**INSTRUCTIONS:**
1/ In the article on Malaysia's manufacturing outlook, how many respondents took part in the semi-annual survey?
2/ Reproduce, word for word, the stretch of the article on Malaysia's manufacturing outlook from "Its president Tan" through "627 respondents nationwide.".

**DOCUMENT TEXT:**
++++++++++++++++++++
• 2025-09-17 08:22 PM
FMM projects softer manufacturing sector in second half of 2025

KUALA LUMPUR: The manufacturing sector’s second half of 2025 (H2’25) is projected to be softer due to persistent cost pressures and weaker demand expectations, according to the Federation of Malaysian Manufacturers (FMM).

Its president Tan Sri Soh Thian Lai said the expansion of the Sales and Services Tax effective July 1, coupled with the imposition of tariffs by the United States and higher electricity tariffs for the industrial sector could weigh on the industry.

“Firms are also shifting from caution to consolidation. Industry players are now more defensive with less push for expansion.

“They are prioritising efficiency and risk management due to geopolitical tensions and global trade shifts resulting from the US tariffs,” he told reporters at the FMM Business Conditions Survey for H1 2025 here today.

Soh noted that the semi-annual survey was conducted on July 2, 2025, with 627 respondents nationwide.

He added that the SST expansion will drive higher costs and compliance challenges. This has affected manufacturers significantly with close to half reporting substantial impacts ranging from higher operating costs to added compliance burdens and operational complexities.

Most companies are grappling with issues such as product classification, treatment of mixed supplies, and unclaimed input exemptions, which risk eroding efficiency and competitiveness, particularly for SMEs.
++++++++++++++++++++
**DATASET SECTION:**
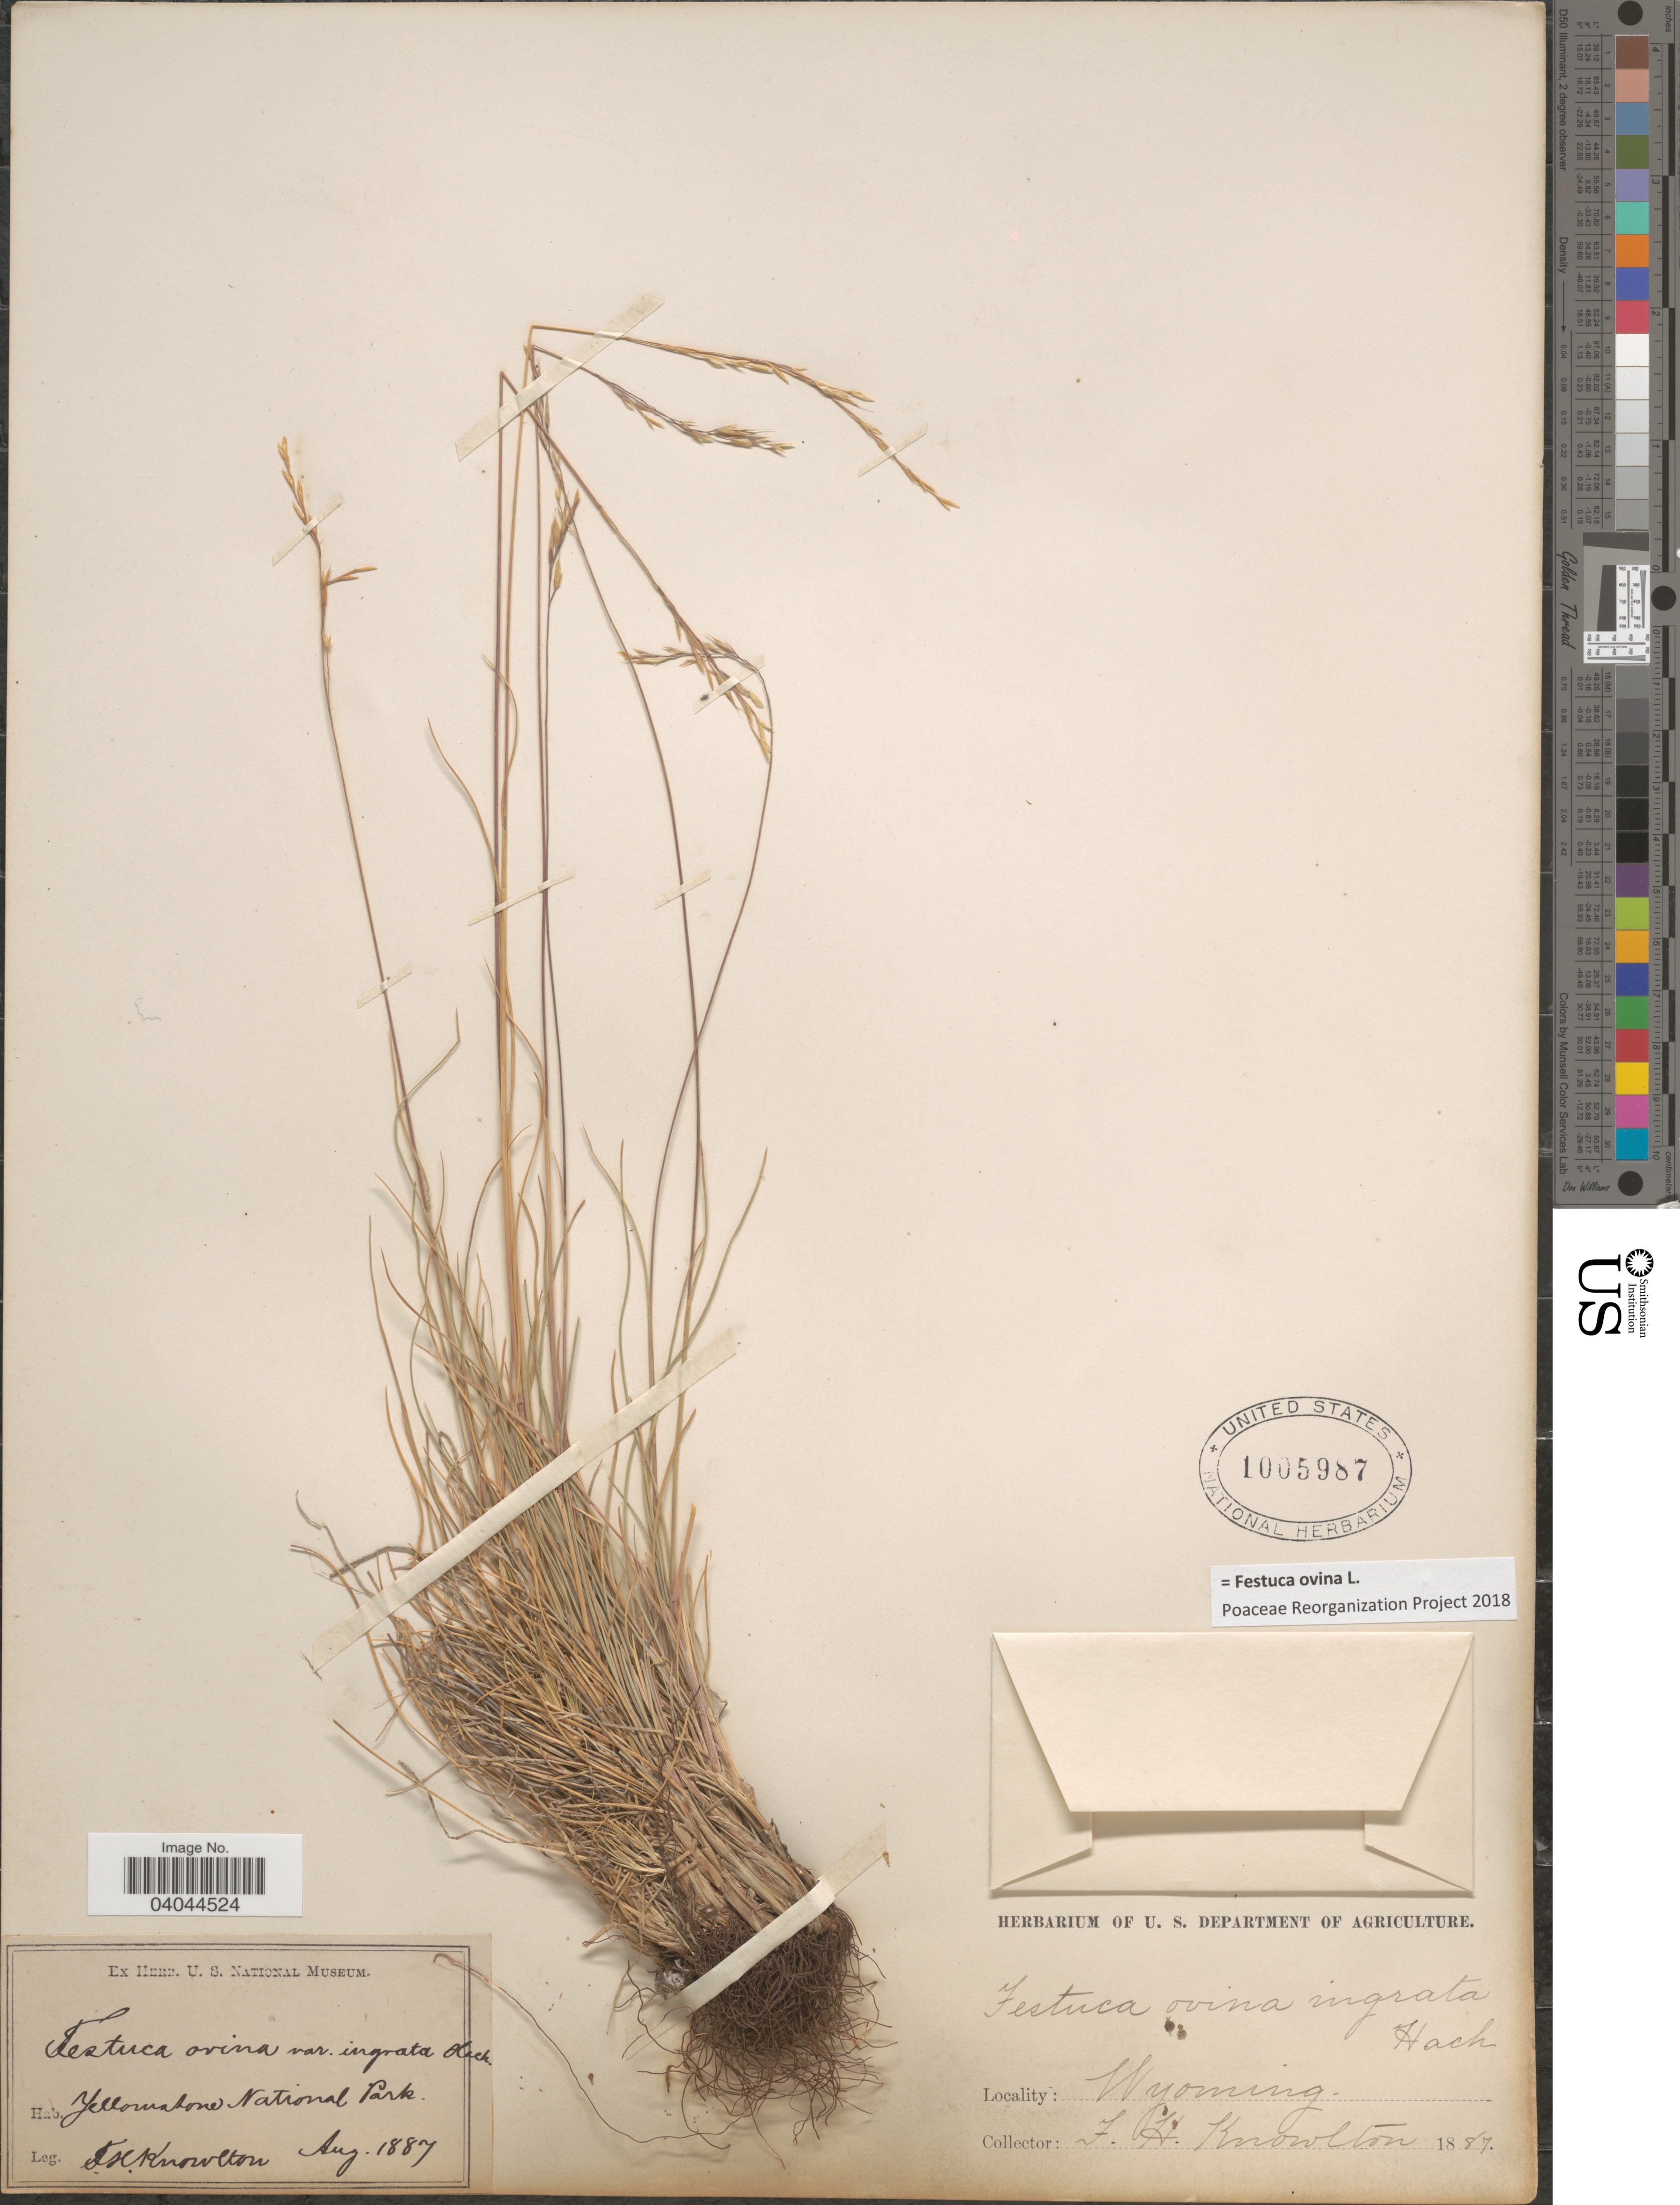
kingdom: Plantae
++++++++++++++++++++
**CORRECT ANSWERS:**
1/ 627 respondents nationwide.

2/
Its president Tan Sri Soh Thian Lai said the expansion of the Sales and Services Tax effective July 1, coupled with the imposition of tariffs by the United States and higher electricity tariffs for the industrial sector could weigh on the industry.

“Firms are also shifting from caution to consolidation. Industry players are now more defensive with less push for expansion.

“They are prioritising efficiency and risk management due to geopolitical tensions and global trade shifts resulting from the US tariffs,” he told reporters at the FMM Business Conditions Survey for H1 2025 here today.

Soh noted that the semi-annual survey was conducted on July 2, 2025, with 627 respondents nationwide.